TASK BRIEF
Rewrite all of the data below with "chart" swapped for "plot" and every other line left unchanged. Leave the pictures out.

RECORD SET
[Start of section]

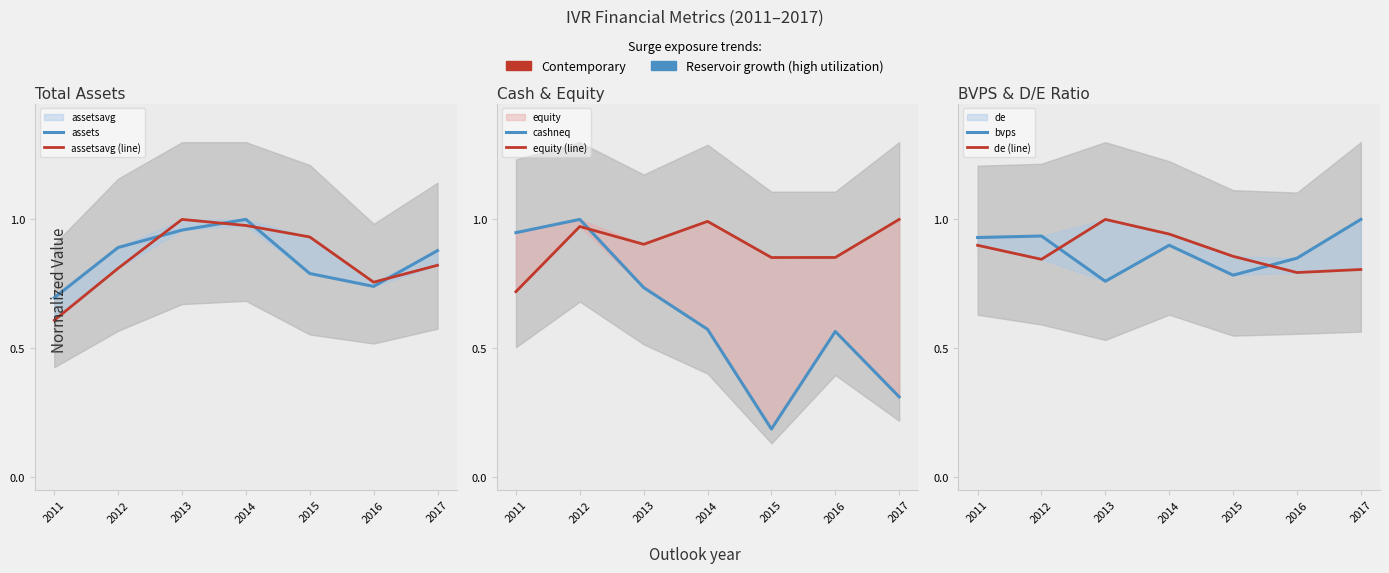

True or false: bvps has more than 2 points higher than both neighbors.

False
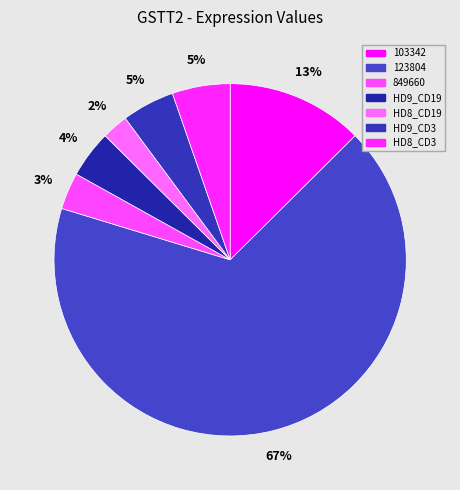

True or false: HD8_CD3 accounts for 14% of the total.

False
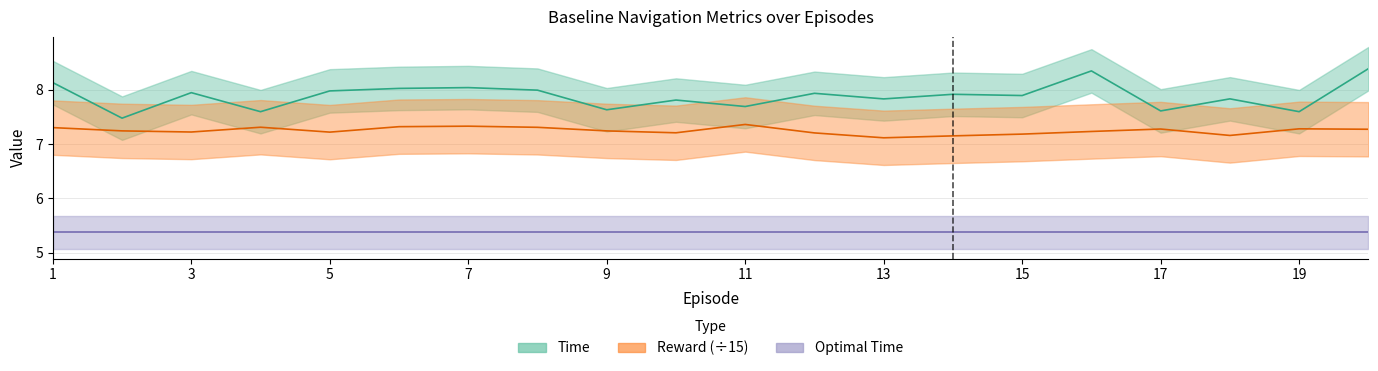

Is it true that Reward equals 3.6 at 20?

False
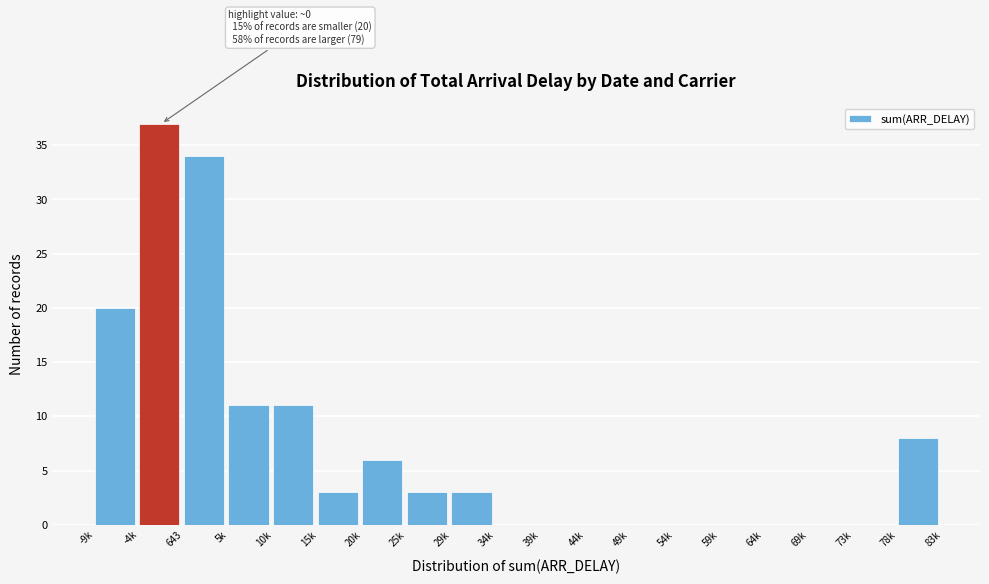

Reading left to right, extract all data points from this chart.

-9k=20	-4k=37	643=34	5k=11	10k=11	15k=3	20k=6	25k=3	29k=3	34k=0	39k=0	44k=0	49k=0	54k=0	59k=0	64k=0	69k=0	73k=0	78k=8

[End of section]

OUTPUT BELOW
True or false: bvps has more than 2 points higher than both neighbors.

False

True or false: HD8_CD3 accounts for 14% of the total.

False

Is it true that Reward equals 3.6 at 20?

False

Reading left to right, extract all data points from this plot.

-9k=20	-4k=37	643=34	5k=11	10k=11	15k=3	20k=6	25k=3	29k=3	34k=0	39k=0	44k=0	49k=0	54k=0	59k=0	64k=0	69k=0	73k=0	78k=8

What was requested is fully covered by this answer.